> [Page extract]:
++++

BEDFORD – While the number of women in the fire service is increasing females still make up less than 10 percent of the United States fire service.
The new NFPA report provides an overview of 29,705 local and municipal fire departments in the country; and estimates that in 2018, only 93,700, or eight percent, of the 1,115,000 firefighters in the United States were female. More specifically, 15,200 or four percent of career firefighters and 78,500 volunteer firefighters or 11 percent were women.
On Saturday morning four women locally took part in the Firefighter II training being held at the Shawswick Township Volunteer Fire Department.
In this male-dominated profession, these women took the training right alongside the men learning how to fight propane fires, execute vehicle extrication, and performed firehose testing skills as part of their training.
The women decided to become firefighters for various reasons, but all were accepted among the volunteer fire services in Lawrence and Orange counties.

++++

> [Source information]:
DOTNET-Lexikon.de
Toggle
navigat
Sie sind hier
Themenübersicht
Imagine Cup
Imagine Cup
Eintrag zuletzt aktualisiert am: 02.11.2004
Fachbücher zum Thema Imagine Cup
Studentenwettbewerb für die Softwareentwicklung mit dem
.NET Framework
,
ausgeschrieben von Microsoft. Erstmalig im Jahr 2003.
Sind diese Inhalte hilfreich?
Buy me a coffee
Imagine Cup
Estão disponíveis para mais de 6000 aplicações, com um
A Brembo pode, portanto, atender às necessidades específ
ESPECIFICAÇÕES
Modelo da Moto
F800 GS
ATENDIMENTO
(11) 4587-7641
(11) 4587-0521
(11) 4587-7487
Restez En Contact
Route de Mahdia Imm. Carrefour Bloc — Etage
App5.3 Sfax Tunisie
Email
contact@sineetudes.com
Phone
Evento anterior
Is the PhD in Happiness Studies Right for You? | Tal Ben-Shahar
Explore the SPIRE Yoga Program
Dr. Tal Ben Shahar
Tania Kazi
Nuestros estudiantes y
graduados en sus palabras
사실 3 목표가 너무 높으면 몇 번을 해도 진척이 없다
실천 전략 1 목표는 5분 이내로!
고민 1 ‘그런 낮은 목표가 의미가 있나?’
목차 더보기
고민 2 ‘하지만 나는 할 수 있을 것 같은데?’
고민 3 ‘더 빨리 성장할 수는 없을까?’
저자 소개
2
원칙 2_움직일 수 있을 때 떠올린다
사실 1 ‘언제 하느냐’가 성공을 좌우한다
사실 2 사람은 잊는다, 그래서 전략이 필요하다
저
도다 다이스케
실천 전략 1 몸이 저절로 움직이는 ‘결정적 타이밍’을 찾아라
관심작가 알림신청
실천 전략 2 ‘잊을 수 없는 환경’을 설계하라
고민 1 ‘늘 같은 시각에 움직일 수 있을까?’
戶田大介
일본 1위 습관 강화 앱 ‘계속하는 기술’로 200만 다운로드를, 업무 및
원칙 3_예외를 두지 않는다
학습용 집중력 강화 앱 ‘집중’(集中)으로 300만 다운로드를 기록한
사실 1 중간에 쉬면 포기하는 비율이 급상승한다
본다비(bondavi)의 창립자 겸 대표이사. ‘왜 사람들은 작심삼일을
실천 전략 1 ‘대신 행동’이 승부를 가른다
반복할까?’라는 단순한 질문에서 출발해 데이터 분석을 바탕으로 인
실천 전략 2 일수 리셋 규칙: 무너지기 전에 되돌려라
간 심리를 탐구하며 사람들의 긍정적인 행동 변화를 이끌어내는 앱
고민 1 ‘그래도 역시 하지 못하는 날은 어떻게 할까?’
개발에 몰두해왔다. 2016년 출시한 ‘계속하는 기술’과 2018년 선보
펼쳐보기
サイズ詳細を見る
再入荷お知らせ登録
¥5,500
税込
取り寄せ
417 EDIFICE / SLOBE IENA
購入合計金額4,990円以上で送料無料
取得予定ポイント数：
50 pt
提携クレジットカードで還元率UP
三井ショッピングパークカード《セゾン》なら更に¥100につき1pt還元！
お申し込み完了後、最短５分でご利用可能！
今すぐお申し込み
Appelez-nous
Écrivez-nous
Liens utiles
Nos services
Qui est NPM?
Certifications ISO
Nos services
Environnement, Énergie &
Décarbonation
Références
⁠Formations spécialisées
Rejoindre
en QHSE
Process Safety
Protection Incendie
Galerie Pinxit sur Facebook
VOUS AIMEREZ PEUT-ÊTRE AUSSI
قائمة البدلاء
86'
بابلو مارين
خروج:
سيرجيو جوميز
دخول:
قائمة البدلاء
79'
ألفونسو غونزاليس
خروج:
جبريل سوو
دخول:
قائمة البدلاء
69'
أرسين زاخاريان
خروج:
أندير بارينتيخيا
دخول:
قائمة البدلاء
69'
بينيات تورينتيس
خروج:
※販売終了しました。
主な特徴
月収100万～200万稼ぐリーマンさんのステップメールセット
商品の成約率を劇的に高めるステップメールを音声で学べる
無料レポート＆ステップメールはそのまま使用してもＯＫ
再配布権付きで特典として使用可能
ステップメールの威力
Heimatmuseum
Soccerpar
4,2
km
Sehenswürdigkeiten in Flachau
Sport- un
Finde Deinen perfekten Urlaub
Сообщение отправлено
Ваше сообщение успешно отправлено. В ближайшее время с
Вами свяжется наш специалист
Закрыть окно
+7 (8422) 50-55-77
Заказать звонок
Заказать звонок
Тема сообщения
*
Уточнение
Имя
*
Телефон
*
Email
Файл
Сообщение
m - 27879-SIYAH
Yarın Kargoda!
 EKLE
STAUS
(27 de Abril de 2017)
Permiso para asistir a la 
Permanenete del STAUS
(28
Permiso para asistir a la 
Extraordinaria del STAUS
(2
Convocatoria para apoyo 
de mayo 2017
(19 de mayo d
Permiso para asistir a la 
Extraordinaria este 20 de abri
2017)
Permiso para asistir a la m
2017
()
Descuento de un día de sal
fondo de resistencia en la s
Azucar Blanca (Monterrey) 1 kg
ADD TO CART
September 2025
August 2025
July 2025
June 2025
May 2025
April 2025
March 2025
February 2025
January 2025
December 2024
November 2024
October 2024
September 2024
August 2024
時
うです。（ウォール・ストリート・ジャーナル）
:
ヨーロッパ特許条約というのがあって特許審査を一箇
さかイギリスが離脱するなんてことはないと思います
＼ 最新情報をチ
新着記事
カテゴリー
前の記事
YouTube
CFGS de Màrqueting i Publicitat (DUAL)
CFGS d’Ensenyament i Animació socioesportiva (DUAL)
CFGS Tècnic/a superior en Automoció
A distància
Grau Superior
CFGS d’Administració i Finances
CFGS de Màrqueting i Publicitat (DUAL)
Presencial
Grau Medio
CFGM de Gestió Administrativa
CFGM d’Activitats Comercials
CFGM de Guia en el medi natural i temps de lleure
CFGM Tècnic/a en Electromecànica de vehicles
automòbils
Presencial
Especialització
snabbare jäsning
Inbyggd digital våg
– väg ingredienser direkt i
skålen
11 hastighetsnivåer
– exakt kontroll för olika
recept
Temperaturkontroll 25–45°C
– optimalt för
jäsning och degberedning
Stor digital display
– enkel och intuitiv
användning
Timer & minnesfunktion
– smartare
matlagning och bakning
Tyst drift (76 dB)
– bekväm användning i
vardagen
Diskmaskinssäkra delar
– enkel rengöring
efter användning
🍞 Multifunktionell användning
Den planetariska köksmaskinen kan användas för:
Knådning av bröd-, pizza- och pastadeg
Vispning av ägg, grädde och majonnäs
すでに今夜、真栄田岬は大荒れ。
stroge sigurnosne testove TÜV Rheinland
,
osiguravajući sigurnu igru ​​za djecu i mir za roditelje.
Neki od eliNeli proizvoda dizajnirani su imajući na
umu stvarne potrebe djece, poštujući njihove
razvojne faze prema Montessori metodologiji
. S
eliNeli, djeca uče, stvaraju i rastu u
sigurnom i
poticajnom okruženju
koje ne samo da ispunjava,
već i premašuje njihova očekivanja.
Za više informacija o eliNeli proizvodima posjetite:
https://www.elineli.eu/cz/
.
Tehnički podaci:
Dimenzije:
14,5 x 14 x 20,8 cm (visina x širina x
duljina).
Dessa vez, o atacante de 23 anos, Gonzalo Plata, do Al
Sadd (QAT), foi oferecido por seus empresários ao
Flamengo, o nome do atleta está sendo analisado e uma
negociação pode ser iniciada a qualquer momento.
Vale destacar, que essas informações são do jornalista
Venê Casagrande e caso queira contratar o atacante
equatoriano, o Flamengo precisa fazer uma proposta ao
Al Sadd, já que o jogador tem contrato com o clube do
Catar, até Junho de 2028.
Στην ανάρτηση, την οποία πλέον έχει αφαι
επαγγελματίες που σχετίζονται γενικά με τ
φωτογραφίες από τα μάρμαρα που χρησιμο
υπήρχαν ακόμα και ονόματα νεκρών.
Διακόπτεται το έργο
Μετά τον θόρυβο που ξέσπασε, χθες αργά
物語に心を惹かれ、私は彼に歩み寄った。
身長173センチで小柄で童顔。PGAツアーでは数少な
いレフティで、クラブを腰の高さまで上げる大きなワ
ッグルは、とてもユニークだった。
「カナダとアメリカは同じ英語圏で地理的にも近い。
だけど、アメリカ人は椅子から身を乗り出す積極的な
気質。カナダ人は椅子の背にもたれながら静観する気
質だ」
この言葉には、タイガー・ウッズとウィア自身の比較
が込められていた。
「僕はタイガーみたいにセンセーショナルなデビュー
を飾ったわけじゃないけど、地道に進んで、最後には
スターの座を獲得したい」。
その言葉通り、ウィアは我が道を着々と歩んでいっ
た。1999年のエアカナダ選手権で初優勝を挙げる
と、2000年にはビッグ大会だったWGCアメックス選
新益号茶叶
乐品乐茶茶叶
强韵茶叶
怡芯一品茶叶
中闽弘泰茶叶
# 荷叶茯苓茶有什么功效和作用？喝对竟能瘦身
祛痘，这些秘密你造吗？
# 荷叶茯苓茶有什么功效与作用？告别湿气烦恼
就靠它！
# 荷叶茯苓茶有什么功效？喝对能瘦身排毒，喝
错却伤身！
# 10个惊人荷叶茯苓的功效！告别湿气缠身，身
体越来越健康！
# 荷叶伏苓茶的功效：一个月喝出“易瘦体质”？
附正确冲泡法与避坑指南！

++++

> [Action item A]: Reproduce the stretch of the article on women firefighters from "The new NFPA" through "Volunteer Fire Department.", keeping every word as it appears.
> [Action item B]: In the article on women firefighters, where was the Firefighter II training held on Saturday morning?

> [Response box A]:
The new NFPA report provides an overview of 29,705 local and municipal fire departments in the country; and estimates that in 2018, only 93,700, or eight percent, of the 1,115,000 firefighters in the United States were female. More specifically, 15,200 or four percent of career firefighters and 78,500 volunteer firefighters or 11 percent were women.
On Saturday morning four women locally took part in the Firefighter II training being held at the Shawswick Township Volunteer Fire Department.

> [Response box B]: At the Shawswick Township Volunteer Fire Department.